By Sal Maccarone
After the turn of the 20th century every field of art seemed to be in flux. During this time there were several artists whose work would serve to influence, and thereby change the direction that art would take. Romain de Tirtoff, (1892-1990), simply known to the world as Erté, was one of these multi-faceted individuals. Although he was born in Russia, the name Erté was derived from the French pronunciation of his initials; R.T. Ultimately he was to have a profound effect upon the Realms of illustration, fashion, movie set and costume design.
Starting out in Paris as an artist, Erté apprenticed under the master designer of the time, Paul Poiret. In 1915, at the age of twenty-three, he made his debut in America as an illustrator for the magazine Harper’s Bazaar. His illustrations were in such demand at the time, it is said that he flipped a coin to decide what magazine he would work for. During that first year he was charged with the design of Harper’s January cover, and the rest became history. From there he would go on to design another two hundred magazine covers, and enjoy a long career as the premiere fashion designer of the Art Deco movement. He has even been called the father of that movement.
During the economic boom known as the roaring 20’s, Erté would shift his attention to set and costume design. Early on he designed elaborate sets for the Ziegfeld Follies, and many other musical revues in America. His trademark flowing gowns with their long trailing trains are still icons of popular style.

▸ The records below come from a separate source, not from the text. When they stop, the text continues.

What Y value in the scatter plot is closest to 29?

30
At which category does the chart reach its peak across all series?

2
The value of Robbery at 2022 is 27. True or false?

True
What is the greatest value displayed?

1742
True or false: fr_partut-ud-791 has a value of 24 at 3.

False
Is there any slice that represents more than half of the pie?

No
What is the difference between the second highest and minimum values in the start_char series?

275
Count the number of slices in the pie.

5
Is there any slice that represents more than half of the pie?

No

Hollywood would eventually look towards Erté. He was the designer behind many of the early movies which were produced by William Randolph Hearst. Then as cinematography was making a transition from silent to sound the emphasis turned to big production, (as opposed to good acting). He worked on the original Ben-Hur movie in 1924 for Louis B. Mayer, and then again for the MGM remake in 1959 which won eleven Academy Awards. Aside from work in major productions, he was the world’s first fashion designer with clientele that included a long list of greats.
Erté was re-discovered in the 1960’s which resulted in an Art Deco Revival that lasted for three decades, (longer than the original movement). During this revival period, while in his 70’s, he began creating metal sculpture, lithographs, serigraphs and paintings to satisfy the demand for his art. Glamour and beauty were always the essence of whatever he did, and his signature style is instantly recognizable around the world.